A10's Harmony brings app delivery services to a multicloud deployment
As use of cloud services explodes, A10 Networks is working to add application delivery services to the multicloud deployment process.
The use of cloud services has exploded over the past five years. ZK Research forecasts cloud services will grow at an 18% compounded annual growth rate, or CAGR, which is six times greater than rest of IT. While the cloud is referred to as a singular entity, the reality is most organizations will operate hybrid cloud environments, which will likely include multiple public cloud providers. Another data point from ZK Research supporting this statement is 82% of organizations have plans to implement hybrid clouds, so this multicloud deployment model is rapidly becoming the norm.
The shift to hybrid cloud raises an interesting question: How do IT operations teams deploy applications services to an environment increasingly dynamic and distributed? The beauty of the cloud is workloads can be spun up and down on demand. Also, the decoupling of the application from the underlying infrastructure enables software to be migrated from the private cloud to the public cloud, or between cloud providers. Alternatively, microservices enable parts of applications to run in different clouds for regional or cost optimization.

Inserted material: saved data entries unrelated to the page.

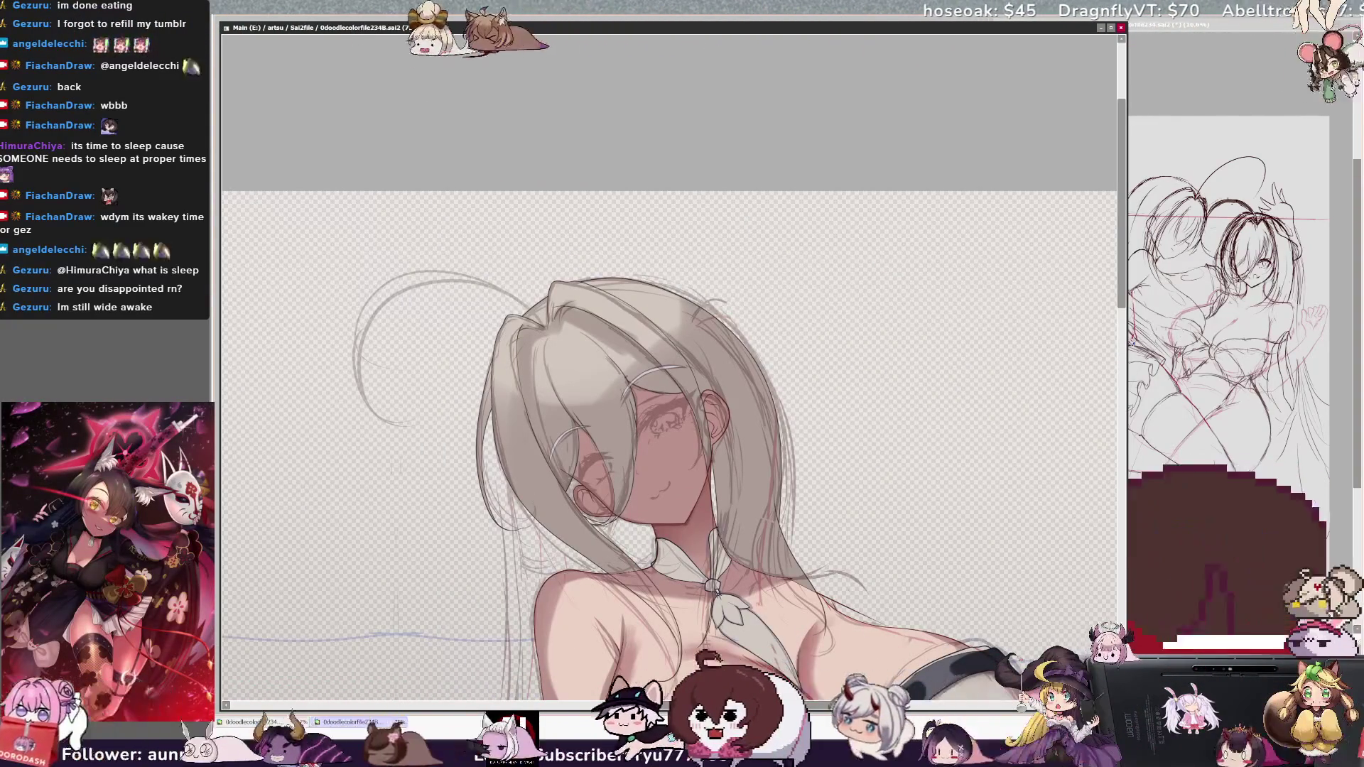
scroll(668, 426, "down", 2)
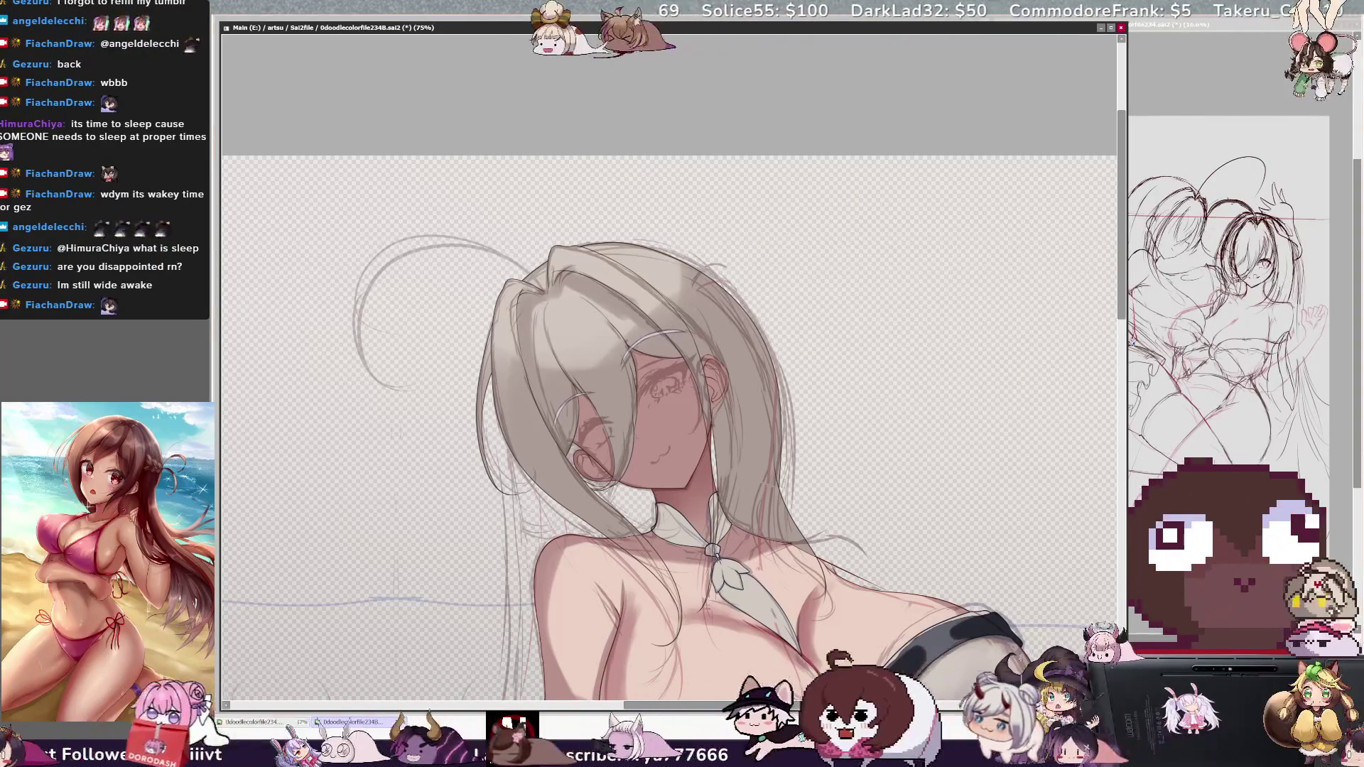
scroll(668, 370, "up", 2)
Zoom in on the ear, toggle the hair fill to check beneath, and redraw the ear outline
scroll(668, 370, "up", 2)
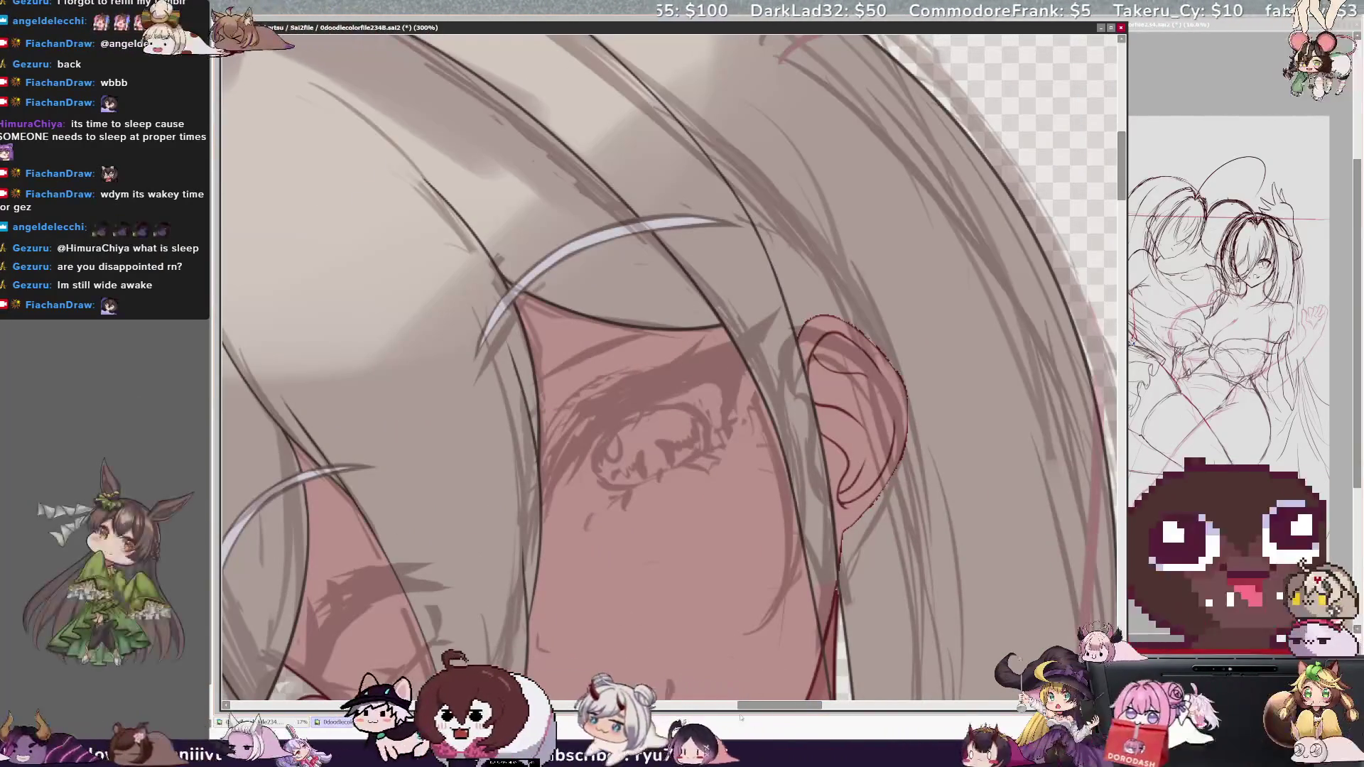
left_click_drag(744, 723, 771, 713)
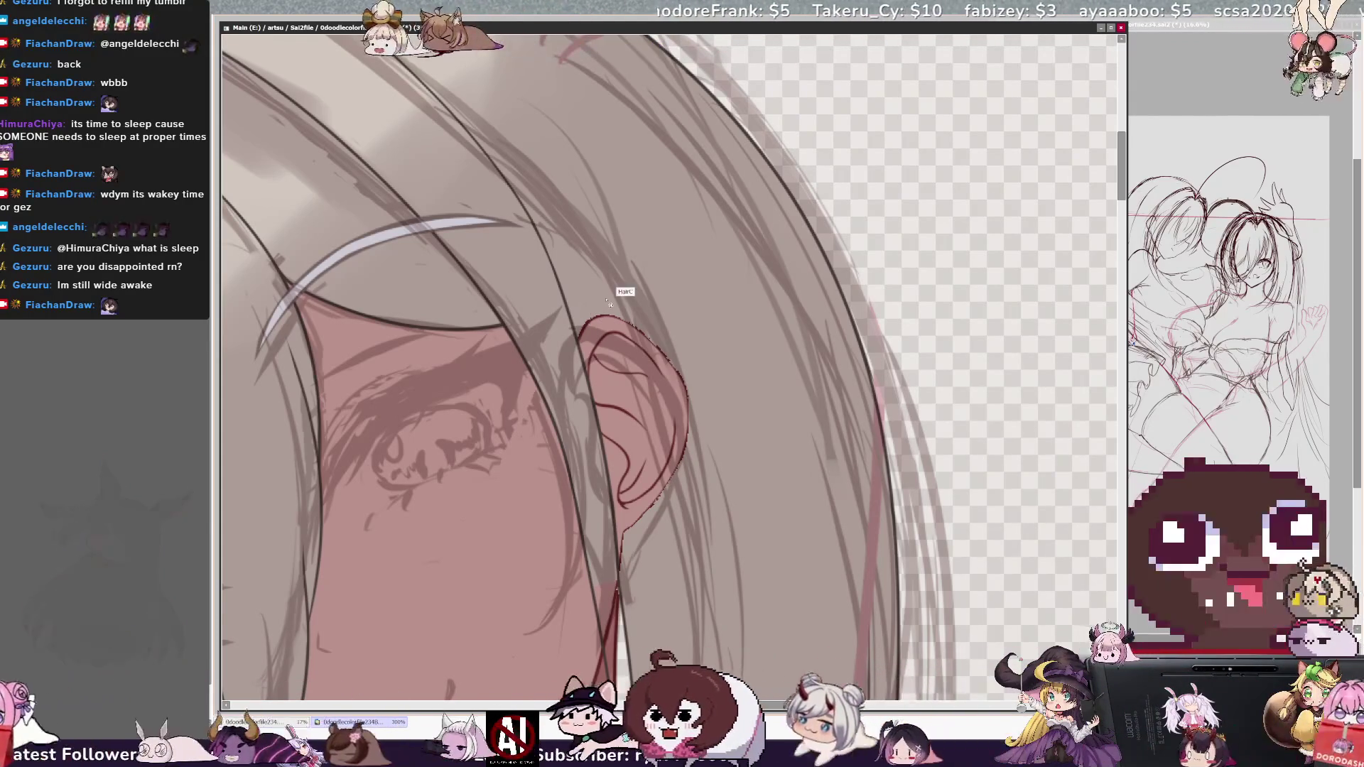
key("Delete")
key("ctrl+z")
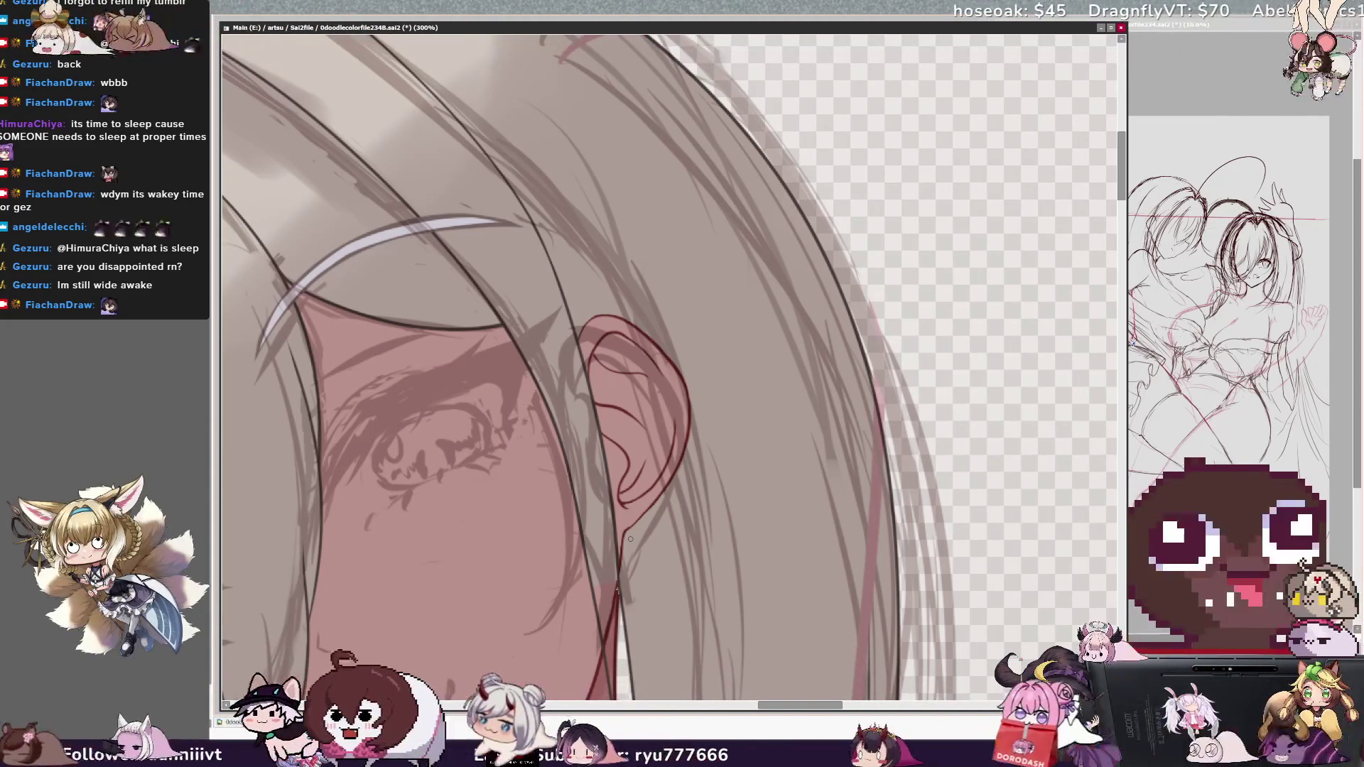
key("Home")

This necessitates the need to be able to deploy application services, such as load balancing, Secure Sockets Layer inspection and network address translation, in an equally agile way. The problem is application delivery controllers (ADCs) enable the services to be deployed on a per-location basis, but the cloud requires them to be delivered dynamically on a per-application basis. This means if an application is spun up in a container, the ADC service needs to be spun up equally fast.
Challenge for IT operations teams
The problem for IT operations teams tasked with multicloud deployment is traditional ADCs don't have the necessary agility to make this happen. In fact, most data center infrastructure is designed for per-location deployment. What's needed now is infrastructure with the same level of dynamism and agility as the cloud.
A good example of this is A10 Networks' recently announced Harmony Controller. Harmony is actually much more than an ADC; it is a cloud management, orchestration and analytics engine that is an extension of the Lightning Application Delivery Service for cloud applications A10 launched last year following the company's 2016 acquisition of Appcito.
Harmony Controller was built cloud-natively to be microservice- and container-based. This is significantly different than the approach Citrix took with its CPX product, which was to take its virtual NetScaler ADC product and run it in a container.
This is a critical point to understand. A cloud-optimized ADC enables specific services to be run in containers and be spun up anywhere in the hybrid cloud environment. This is markedly different than running the entire ADC stack in a container. In addition to providing a multi-tenant ADC service, A10's Harmony Controller also incorporates real-time analytics on a per-application level and centrally manages the orchestration of app services in hybrid clouds.
Approach similar to SDN controller
The easiest way to think about Harmony is it is to application services what the software-defined networking controller is to network services. The per-app analytics give operations teams a single point of visibility and intelligence to invoke application services, capacity plan and optimize the infrastructure that could be located in the company's private cloud or any number of public cloud services.
At launch, A10 announced support for VMware-powered private clouds, Google Cloud Platform, Amazon Web Services and Microsoft Azure.
The cloud is bringing an unprecedented level of agility and elasticity to applications, and ADCs need to evolve to enable businesses to deploy application services at cloud speed. A10's Harmony is an excellent example of how infrastructure needs to evolve for multicloud deployment as the cloud becomes the dominant compute model.